** The problem **
Pictures in the entries below are excluded; copy only the lines from the one containing "fx_px: 1245" to the one containing "vfov_deg: 68.9", both included.

** Working data **
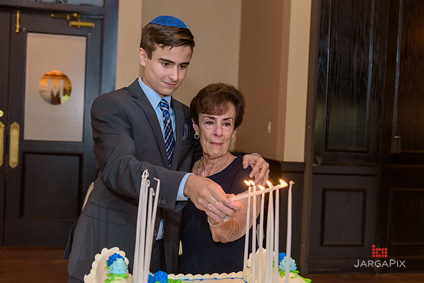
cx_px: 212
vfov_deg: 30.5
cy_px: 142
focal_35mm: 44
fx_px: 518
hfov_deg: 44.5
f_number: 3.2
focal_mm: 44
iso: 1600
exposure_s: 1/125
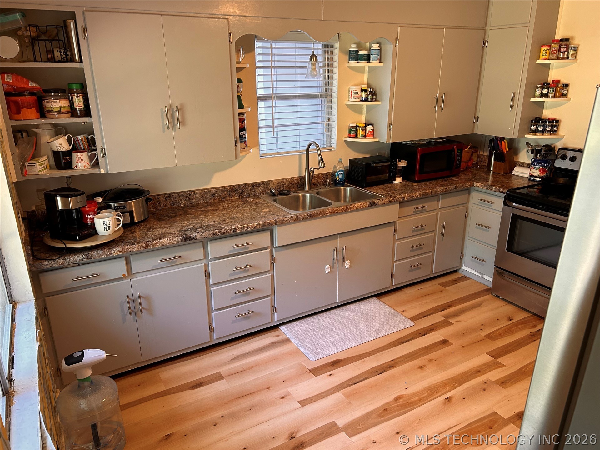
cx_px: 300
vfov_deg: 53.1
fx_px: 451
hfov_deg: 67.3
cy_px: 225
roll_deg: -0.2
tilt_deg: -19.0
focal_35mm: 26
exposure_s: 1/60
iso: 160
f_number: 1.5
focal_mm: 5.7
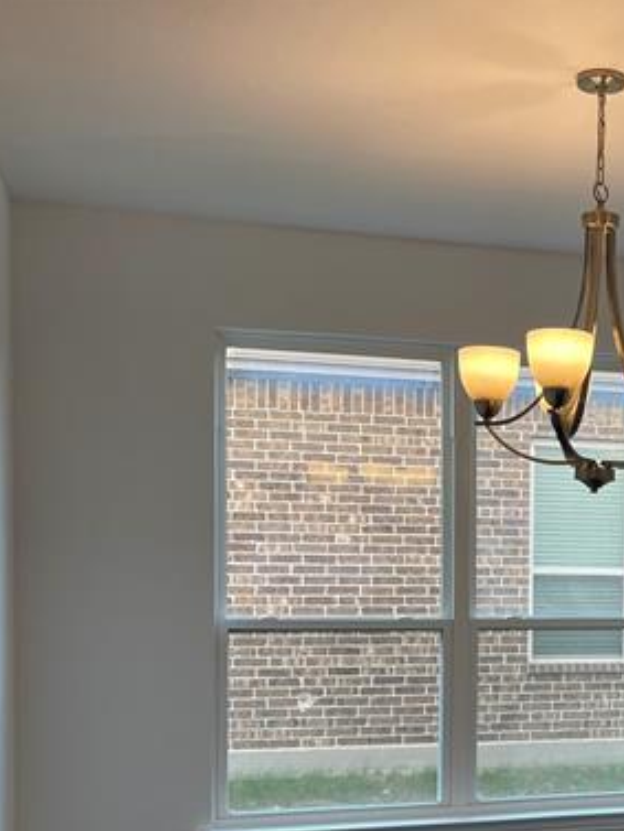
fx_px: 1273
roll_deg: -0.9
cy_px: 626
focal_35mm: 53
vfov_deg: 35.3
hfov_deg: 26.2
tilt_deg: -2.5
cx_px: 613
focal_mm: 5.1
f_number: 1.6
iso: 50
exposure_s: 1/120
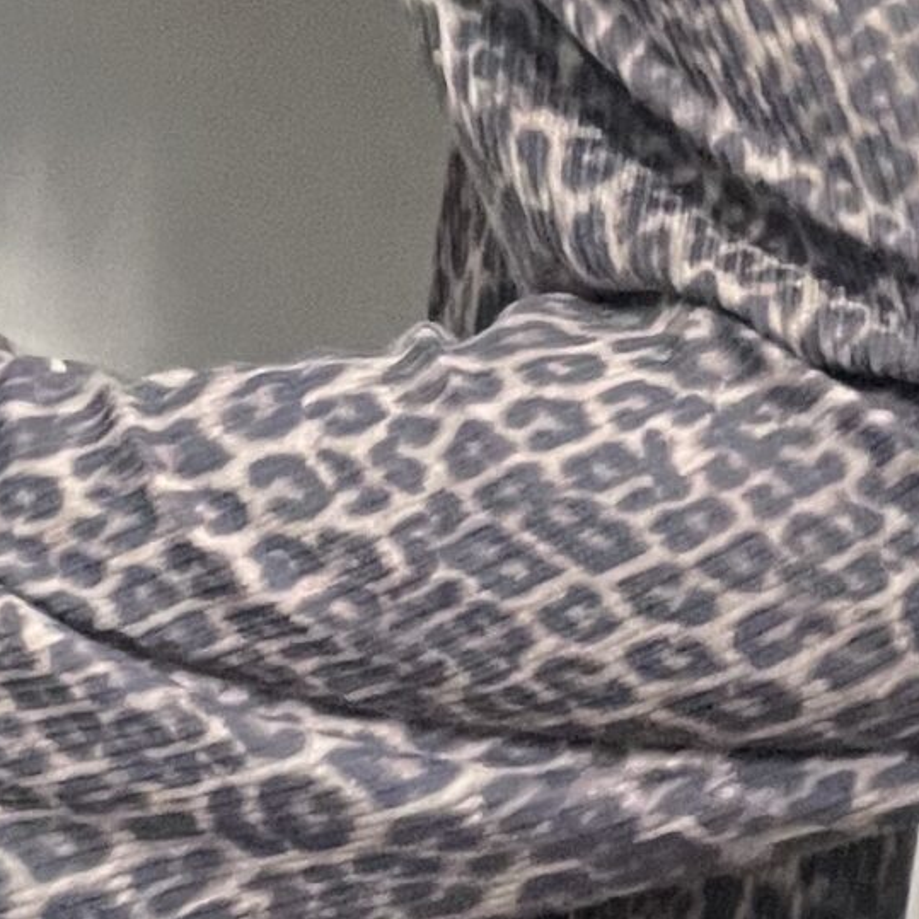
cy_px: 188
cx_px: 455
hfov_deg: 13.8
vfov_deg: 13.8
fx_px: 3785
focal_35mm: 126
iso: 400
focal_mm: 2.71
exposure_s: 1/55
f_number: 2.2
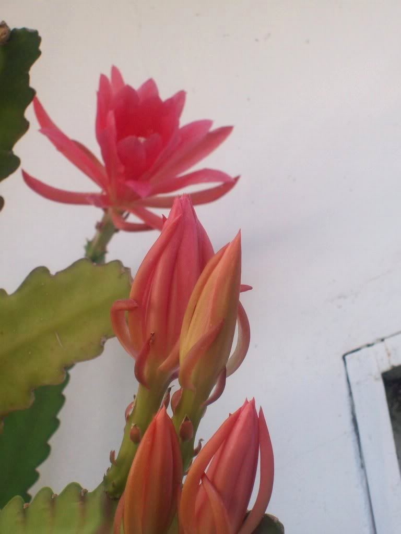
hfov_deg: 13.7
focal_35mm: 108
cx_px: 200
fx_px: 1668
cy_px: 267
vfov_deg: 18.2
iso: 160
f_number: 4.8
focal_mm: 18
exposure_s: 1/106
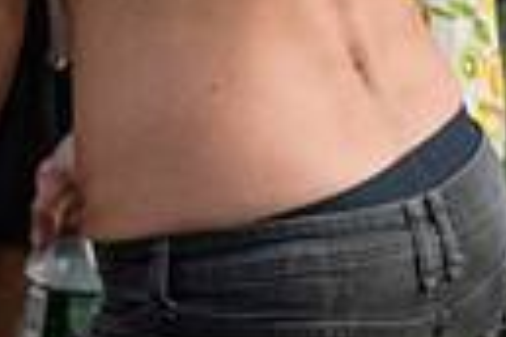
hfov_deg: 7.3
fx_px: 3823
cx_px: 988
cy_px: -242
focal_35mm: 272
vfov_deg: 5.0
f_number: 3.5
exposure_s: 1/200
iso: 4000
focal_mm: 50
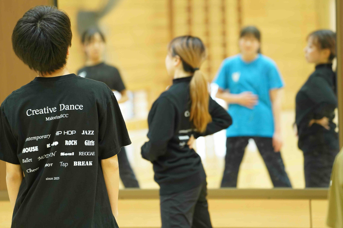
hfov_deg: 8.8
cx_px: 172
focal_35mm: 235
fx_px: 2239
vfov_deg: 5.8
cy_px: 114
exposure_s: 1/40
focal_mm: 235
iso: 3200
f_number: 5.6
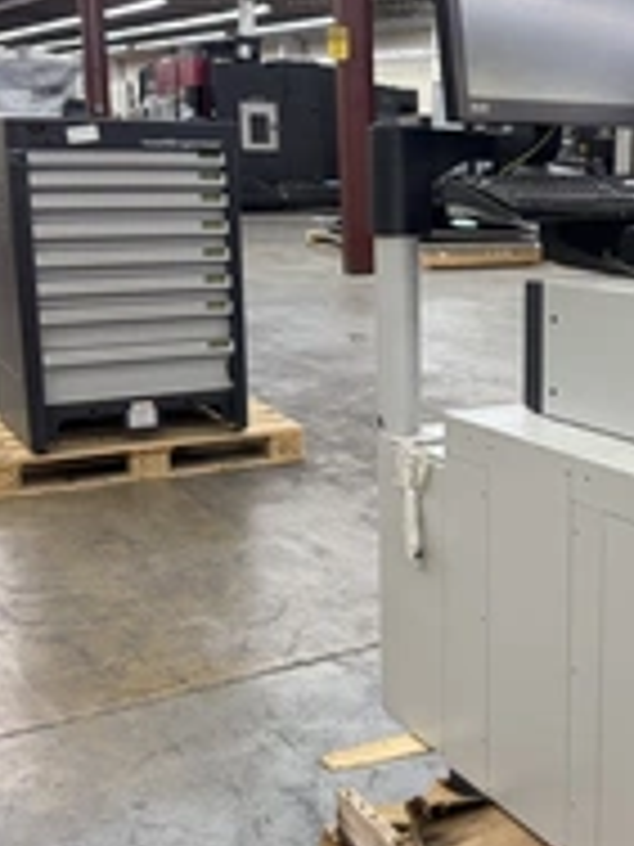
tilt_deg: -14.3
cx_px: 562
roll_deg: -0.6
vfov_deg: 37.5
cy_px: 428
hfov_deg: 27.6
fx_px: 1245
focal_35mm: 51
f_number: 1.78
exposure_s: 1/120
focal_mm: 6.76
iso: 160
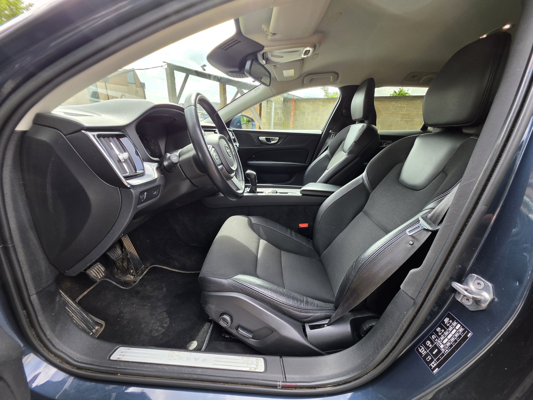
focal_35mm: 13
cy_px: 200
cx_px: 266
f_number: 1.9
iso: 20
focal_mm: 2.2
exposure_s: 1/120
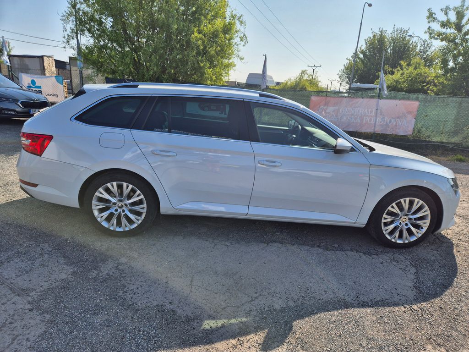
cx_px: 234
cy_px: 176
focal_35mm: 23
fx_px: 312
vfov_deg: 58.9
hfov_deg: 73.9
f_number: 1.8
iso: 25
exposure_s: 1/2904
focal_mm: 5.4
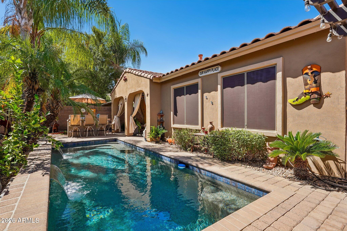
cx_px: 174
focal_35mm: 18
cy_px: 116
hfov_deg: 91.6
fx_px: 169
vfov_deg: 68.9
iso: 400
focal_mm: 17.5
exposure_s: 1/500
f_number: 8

** Output **
fx_px: 1245
focal_35mm: 51
f_number: 1.78
exposure_s: 1/120
focal_mm: 6.76
iso: 160
focal_35mm: 13
cy_px: 200
cx_px: 266
f_number: 1.9
iso: 20
focal_mm: 2.2
exposure_s: 1/120
cx_px: 234
cy_px: 176
focal_35mm: 23
fx_px: 312
vfov_deg: 58.9
hfov_deg: 73.9
f_number: 1.8
iso: 25
exposure_s: 1/2904
focal_mm: 5.4
cx_px: 174
focal_35mm: 18
cy_px: 116
hfov_deg: 91.6
fx_px: 169
vfov_deg: 68.9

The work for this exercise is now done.